If your child’s school does not have a comprehensive anti-bullying program in place, recommend that school and/or district officials act to provide trainings and institute a school-wide program.
You can also appeal to elected school board members and the school district superintendent if your child attends a district school. In charter and private schools, there is not a publicly elected school board, but there may be appointed board members who you can contact. If your child attends a charter school, you can find out which agency reviews the school’s charter for renewal and directly report the problem to that agency as well.
What are your child’s civil rights?
Certain types of bullying may violate your child’s civil rights. Bullying and discriminatory harassment that involve your child’s race, nationality, color, gender or disability may be a federal civil rights violation if it creates a hostile environment where harassment is encouraged, tolerated, not sufficiently addressed or ignored by school employees. Federal civil rights laws do not currently cover individuals who are discriminated against based on their sexual orientation. For more information about your child’s federal civil rights and to find out how to file a complaint with the U.S. Department of Education’s Office of Civil Rights, go to: www2.ed.gov/about/offices/list/ocr/docs/dcl-factsheet-201010.pdf
At what point do you report an incident to police?
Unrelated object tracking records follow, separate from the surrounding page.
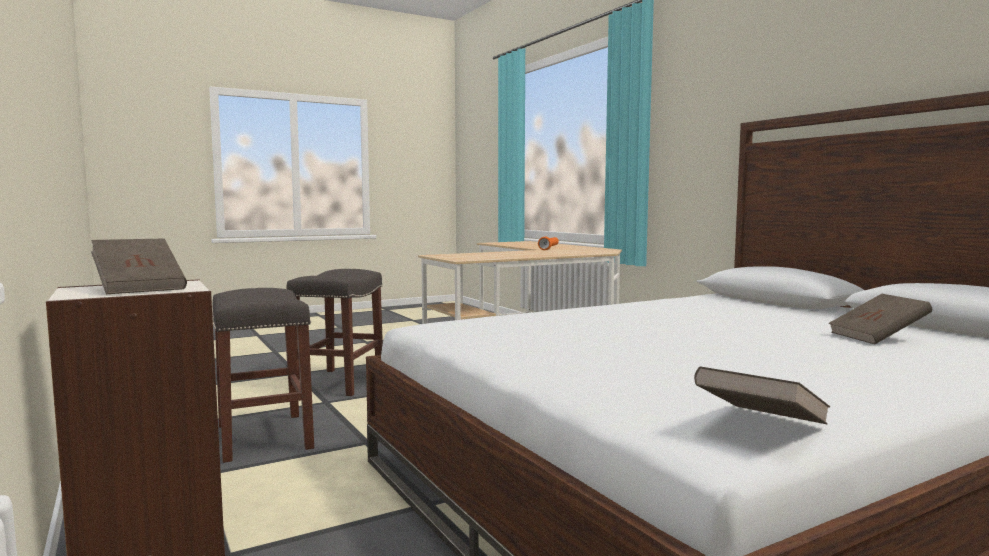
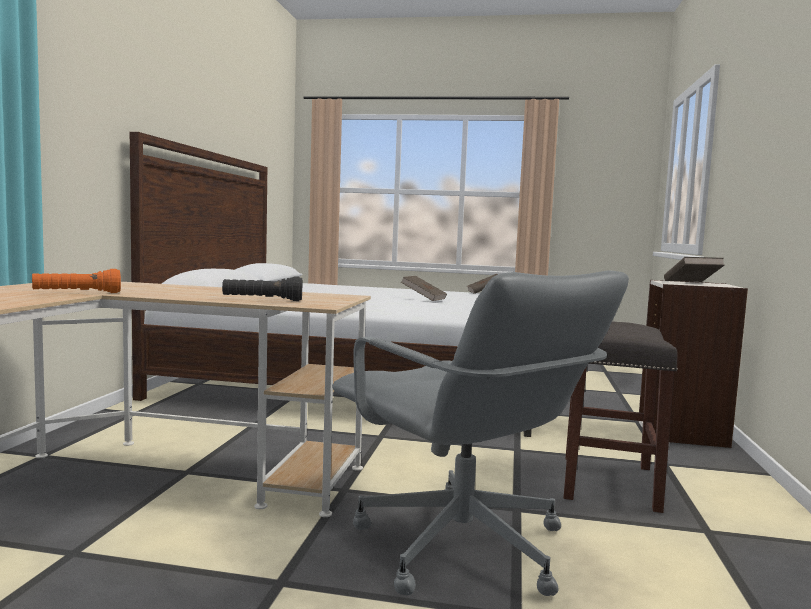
camera: 140 degrees left, 0 degrees up
grey stool [286,269,383,396] -> grey office chair [332,271,629,596]
brown book [829,294,932,344] -> brown book moved to [401,276,447,301]
none -> black flashlight [222,277,302,301]

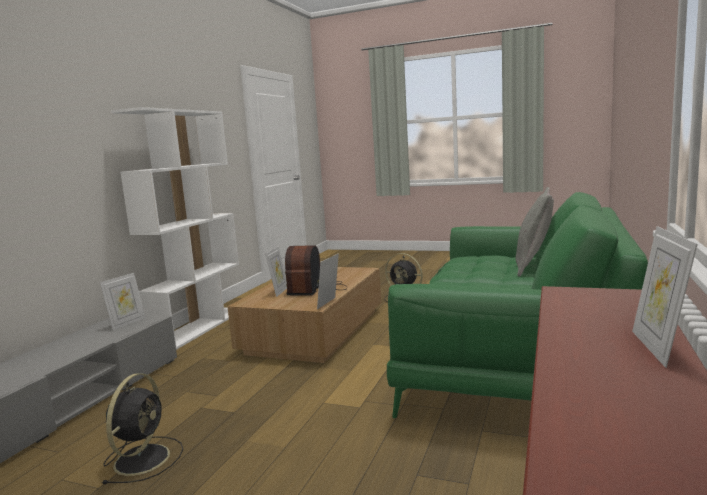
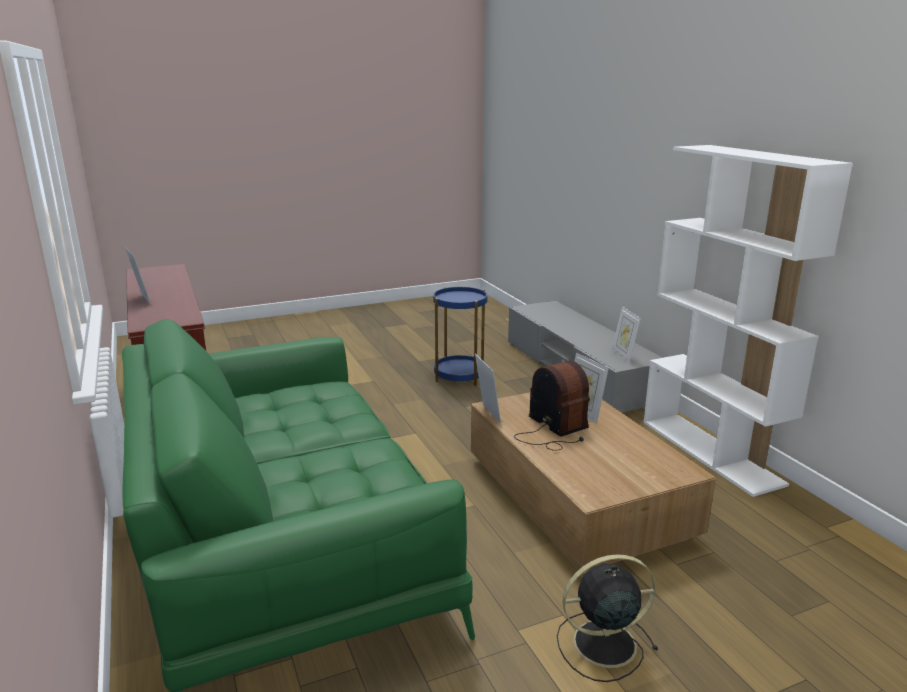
camera: 135 degrees right, 10 degrees up
black fan [101,373,183,484] -> blue side table [433,287,487,386]
grey pillow [516,187,554,276] -> none

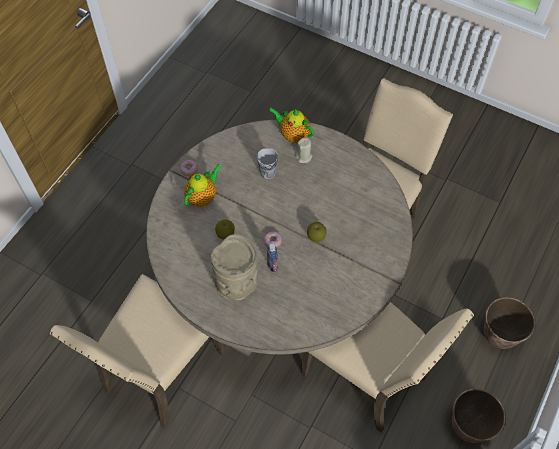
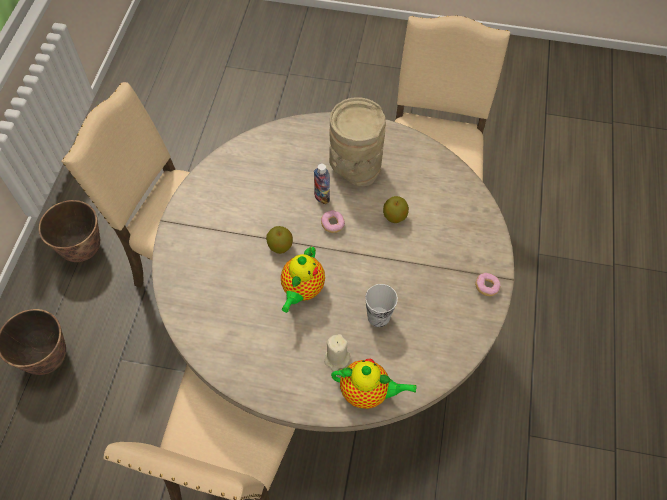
camera: 160 degrees right, 0 degrees up
teapot [184,163,222,207] -> teapot moved to [281,246,325,313]

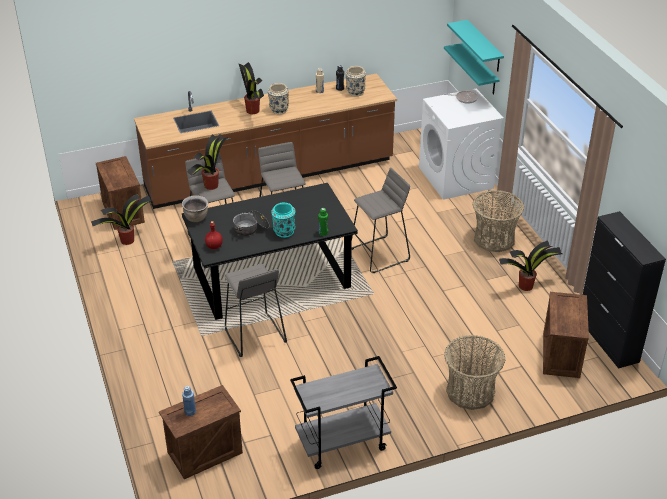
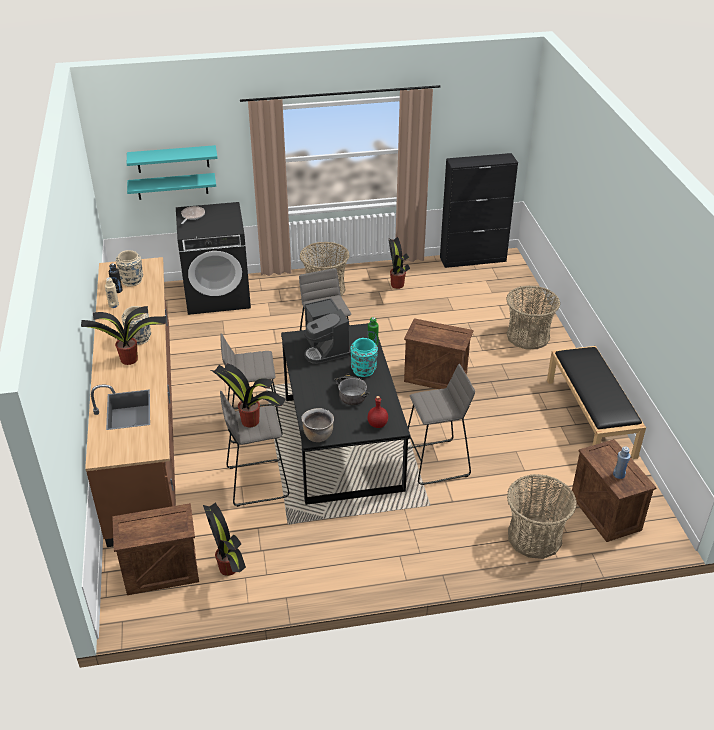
camera: 80 degrees left, 0 degrees up
grey cart [290,356,397,469] -> black bench [547,346,646,459]
white washing machine [419,88,504,200] -> black washing machine [176,202,251,315]
crate [543,292,589,378] -> crate moved to [404,318,474,389]
none -> coffee machine [304,298,351,364]
none -> basket [507,474,577,559]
Physical violence, threats of violence, hate-motivated violence, types of harassment and robbery, extortion or vandalism are all crimes. If the bullying incidents involved any of these crimes, contact the authorities.
How to stop bullying among siblings at home.
Bullying does not just take place at school. It happens at home as well. This goes beyond sibling rivalry and involves one sibling persistently and intentionally xxx. This can be just as serious as bullying that occurs at school and can contribute to your child becoming either a bullying victim or a bully at school. Research shows that when parents spend more quality leisure time with their children and less time arguing with them, the siblings are less likely to bully each other.